▶ Material provided:
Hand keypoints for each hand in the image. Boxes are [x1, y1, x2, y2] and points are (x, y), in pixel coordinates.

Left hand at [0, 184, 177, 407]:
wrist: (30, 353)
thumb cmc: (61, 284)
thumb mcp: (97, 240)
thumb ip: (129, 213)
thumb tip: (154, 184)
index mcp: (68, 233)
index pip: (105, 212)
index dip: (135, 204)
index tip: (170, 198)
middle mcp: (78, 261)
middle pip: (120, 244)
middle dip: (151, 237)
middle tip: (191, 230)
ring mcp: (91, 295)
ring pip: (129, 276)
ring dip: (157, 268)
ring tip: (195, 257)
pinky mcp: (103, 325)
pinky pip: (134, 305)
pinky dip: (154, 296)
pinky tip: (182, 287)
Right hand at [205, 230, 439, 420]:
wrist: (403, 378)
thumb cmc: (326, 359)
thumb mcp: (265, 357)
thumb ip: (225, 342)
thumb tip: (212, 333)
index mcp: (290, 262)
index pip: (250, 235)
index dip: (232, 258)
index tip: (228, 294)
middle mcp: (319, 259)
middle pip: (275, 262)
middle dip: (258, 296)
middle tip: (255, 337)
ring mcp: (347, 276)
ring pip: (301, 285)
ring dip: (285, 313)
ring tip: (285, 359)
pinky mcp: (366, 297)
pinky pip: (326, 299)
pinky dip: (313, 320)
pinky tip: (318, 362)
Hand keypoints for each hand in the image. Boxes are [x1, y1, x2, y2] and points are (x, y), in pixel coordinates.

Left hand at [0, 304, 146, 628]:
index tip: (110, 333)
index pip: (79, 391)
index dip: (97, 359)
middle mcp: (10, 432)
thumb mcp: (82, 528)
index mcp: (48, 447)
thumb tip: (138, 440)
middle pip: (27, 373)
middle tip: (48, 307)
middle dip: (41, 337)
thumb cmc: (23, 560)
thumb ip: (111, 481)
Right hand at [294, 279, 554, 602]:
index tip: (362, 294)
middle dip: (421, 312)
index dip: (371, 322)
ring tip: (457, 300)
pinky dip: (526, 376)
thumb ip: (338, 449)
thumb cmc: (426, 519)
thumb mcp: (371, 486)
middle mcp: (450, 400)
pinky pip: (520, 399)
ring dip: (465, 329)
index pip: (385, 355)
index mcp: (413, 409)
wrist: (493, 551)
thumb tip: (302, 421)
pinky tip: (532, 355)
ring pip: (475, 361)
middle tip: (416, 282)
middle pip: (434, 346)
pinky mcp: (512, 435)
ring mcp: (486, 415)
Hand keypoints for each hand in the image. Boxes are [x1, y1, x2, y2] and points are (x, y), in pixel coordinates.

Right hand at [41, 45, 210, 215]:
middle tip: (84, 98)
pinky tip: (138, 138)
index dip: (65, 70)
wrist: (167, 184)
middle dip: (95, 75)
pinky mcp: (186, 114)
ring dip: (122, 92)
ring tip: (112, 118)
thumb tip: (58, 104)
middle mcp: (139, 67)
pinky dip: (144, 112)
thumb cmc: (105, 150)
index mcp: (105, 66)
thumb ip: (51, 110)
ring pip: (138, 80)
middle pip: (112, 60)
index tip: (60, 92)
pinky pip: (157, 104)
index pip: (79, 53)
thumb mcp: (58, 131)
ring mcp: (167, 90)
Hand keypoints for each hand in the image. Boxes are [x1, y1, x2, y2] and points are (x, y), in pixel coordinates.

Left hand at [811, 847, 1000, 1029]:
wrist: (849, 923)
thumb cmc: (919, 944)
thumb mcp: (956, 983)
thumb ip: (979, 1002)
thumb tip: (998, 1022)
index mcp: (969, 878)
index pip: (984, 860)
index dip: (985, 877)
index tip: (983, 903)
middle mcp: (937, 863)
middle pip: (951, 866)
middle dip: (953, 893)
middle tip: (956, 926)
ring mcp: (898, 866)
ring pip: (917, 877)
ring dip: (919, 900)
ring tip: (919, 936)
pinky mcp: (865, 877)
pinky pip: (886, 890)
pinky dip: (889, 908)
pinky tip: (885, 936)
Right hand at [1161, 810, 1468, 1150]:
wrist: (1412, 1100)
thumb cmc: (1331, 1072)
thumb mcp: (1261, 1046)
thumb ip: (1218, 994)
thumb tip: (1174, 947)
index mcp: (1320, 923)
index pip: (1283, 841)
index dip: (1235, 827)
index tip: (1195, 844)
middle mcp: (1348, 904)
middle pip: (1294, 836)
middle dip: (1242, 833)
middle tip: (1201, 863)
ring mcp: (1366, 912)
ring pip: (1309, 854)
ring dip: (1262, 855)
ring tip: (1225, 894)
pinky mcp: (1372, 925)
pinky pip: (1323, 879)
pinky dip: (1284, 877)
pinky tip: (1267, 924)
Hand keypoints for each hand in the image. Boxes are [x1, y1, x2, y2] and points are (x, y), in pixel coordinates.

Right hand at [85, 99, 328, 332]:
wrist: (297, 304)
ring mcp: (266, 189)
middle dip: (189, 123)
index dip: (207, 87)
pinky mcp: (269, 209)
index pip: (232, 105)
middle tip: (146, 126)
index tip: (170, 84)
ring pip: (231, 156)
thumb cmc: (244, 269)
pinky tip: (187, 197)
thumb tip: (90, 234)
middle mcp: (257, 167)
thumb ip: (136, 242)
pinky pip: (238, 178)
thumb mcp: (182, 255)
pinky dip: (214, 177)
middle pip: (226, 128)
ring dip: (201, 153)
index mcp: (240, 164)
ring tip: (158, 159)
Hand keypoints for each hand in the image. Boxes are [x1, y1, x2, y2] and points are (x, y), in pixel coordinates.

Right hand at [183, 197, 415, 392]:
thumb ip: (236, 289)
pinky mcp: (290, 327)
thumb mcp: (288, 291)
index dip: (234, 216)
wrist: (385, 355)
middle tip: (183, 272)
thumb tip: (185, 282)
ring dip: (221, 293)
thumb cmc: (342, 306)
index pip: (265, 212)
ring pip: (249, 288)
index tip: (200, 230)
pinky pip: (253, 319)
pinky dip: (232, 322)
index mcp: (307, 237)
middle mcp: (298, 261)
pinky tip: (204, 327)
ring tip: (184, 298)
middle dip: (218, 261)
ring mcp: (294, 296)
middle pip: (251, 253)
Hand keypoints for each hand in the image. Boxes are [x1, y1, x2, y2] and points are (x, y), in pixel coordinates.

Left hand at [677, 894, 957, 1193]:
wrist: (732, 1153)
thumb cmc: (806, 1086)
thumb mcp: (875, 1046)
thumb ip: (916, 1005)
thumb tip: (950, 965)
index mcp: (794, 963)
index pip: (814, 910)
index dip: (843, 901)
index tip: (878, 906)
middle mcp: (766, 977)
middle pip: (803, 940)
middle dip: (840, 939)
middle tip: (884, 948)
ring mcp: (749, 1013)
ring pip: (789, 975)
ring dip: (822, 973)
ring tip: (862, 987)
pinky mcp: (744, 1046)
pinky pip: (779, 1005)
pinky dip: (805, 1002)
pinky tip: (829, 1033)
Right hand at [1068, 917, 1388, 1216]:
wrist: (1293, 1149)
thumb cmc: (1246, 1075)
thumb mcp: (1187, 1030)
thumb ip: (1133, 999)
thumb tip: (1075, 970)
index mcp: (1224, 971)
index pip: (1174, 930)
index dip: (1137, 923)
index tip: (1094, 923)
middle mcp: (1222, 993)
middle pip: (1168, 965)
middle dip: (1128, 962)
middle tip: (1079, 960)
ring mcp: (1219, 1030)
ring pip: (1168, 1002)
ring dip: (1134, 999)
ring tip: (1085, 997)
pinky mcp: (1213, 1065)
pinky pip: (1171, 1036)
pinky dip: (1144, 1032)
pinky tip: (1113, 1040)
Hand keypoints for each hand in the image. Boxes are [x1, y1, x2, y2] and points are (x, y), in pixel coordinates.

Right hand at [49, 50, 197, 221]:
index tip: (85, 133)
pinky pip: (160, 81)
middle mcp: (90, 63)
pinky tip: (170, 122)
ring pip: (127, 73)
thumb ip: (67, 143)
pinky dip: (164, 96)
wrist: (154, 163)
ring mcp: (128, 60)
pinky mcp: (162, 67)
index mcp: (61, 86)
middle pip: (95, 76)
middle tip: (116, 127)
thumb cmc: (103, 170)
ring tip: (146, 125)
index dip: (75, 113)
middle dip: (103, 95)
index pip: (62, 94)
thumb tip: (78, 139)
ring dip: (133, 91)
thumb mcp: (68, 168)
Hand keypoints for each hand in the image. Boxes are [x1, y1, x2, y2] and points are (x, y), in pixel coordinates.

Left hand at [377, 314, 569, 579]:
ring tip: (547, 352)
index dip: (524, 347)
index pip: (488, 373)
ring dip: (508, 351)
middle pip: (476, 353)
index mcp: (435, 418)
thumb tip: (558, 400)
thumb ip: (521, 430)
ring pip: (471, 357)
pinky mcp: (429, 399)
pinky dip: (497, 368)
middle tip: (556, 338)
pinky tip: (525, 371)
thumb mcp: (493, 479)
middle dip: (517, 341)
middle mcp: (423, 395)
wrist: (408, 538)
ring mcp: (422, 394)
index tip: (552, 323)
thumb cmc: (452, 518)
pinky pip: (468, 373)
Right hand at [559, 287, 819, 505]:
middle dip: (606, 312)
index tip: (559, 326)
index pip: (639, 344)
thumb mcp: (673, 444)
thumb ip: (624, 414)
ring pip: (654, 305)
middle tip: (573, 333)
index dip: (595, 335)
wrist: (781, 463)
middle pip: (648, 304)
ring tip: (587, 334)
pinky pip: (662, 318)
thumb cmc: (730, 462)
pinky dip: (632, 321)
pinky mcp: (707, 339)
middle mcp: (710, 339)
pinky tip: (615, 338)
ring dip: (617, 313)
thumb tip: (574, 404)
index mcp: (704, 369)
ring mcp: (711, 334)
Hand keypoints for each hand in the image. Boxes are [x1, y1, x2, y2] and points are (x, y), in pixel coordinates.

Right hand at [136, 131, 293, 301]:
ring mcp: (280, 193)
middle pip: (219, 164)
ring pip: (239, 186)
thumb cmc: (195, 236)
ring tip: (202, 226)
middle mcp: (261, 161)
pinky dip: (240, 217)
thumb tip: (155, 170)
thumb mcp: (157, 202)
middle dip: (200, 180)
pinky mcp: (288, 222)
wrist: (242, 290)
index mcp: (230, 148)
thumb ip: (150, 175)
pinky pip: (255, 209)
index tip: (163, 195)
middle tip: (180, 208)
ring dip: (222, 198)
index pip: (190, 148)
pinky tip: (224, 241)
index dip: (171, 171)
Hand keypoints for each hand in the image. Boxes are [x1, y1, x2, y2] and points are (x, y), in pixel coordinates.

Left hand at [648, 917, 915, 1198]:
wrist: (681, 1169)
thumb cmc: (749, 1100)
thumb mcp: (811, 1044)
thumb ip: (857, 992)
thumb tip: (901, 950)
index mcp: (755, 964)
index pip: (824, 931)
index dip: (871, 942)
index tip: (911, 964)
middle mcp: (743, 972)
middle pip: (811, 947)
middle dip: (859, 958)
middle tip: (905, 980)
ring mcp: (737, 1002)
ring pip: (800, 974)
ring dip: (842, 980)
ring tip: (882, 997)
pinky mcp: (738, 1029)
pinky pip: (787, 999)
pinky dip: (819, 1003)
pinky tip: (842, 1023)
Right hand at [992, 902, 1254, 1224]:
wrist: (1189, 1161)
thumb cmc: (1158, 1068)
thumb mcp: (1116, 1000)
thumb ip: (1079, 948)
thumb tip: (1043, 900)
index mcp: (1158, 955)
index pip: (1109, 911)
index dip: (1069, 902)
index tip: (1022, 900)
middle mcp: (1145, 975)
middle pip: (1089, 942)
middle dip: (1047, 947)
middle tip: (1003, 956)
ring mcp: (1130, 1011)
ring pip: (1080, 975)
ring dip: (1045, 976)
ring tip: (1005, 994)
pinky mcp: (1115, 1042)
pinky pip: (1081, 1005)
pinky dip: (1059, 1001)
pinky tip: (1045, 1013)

▶ What the exercise asks: From the opening line of the data above through the line that contains "middle pip: (27, 373)", please print each line as it stands and only those lines.

▶ Response to the exercise:
Hand keypoints for each hand in the image. Boxes are [x1, y1, x2, y2] and points are (x, y), in pixel coordinates.

Left hand at [0, 184, 177, 407]:
wrist: (30, 353)
thumb cmc: (61, 284)
thumb mcp: (97, 240)
thumb ip: (129, 213)
thumb tip: (154, 184)
index mcp: (68, 233)
index pip: (105, 212)
index dip: (135, 204)
index tip: (170, 198)
middle mcp: (78, 261)
middle pip: (120, 244)
middle dip: (151, 237)
middle tip: (191, 230)
ring mcp: (91, 295)
ring pip: (129, 276)
ring dip: (157, 268)
ring tip: (195, 257)
pinky mcp: (103, 325)
pinky pip: (134, 305)
pinky dip: (154, 296)
pinky tip: (182, 287)
Right hand at [205, 230, 439, 420]:
wrist: (403, 378)
thumb cmc: (326, 359)
thumb mcp: (265, 357)
thumb ip: (225, 342)
thumb tip: (212, 333)
index mcp: (290, 262)
index pip: (250, 235)
index dip: (232, 258)
index tip: (228, 294)
middle mcp: (319, 259)
middle pip: (275, 262)
middle dip: (258, 296)
middle tip: (255, 337)
ring mcp: (347, 276)
ring pip: (301, 285)
ring dip: (285, 313)
ring tip: (285, 359)
pinky mcp: (366, 297)
pinky pip: (326, 299)
pinky dip: (313, 320)
pinky tip: (318, 362)
Hand keypoints for each hand in the image. Boxes are [x1, y1, x2, y2] and points are (x, y), in pixel coordinates.

Left hand at [0, 304, 146, 628]:
index tip: (110, 333)
index pip: (79, 391)
index dip: (97, 359)
middle mcp: (10, 432)
thumb mcp: (82, 528)
index mcp: (48, 447)
thumb tip: (138, 440)
middle pip: (27, 373)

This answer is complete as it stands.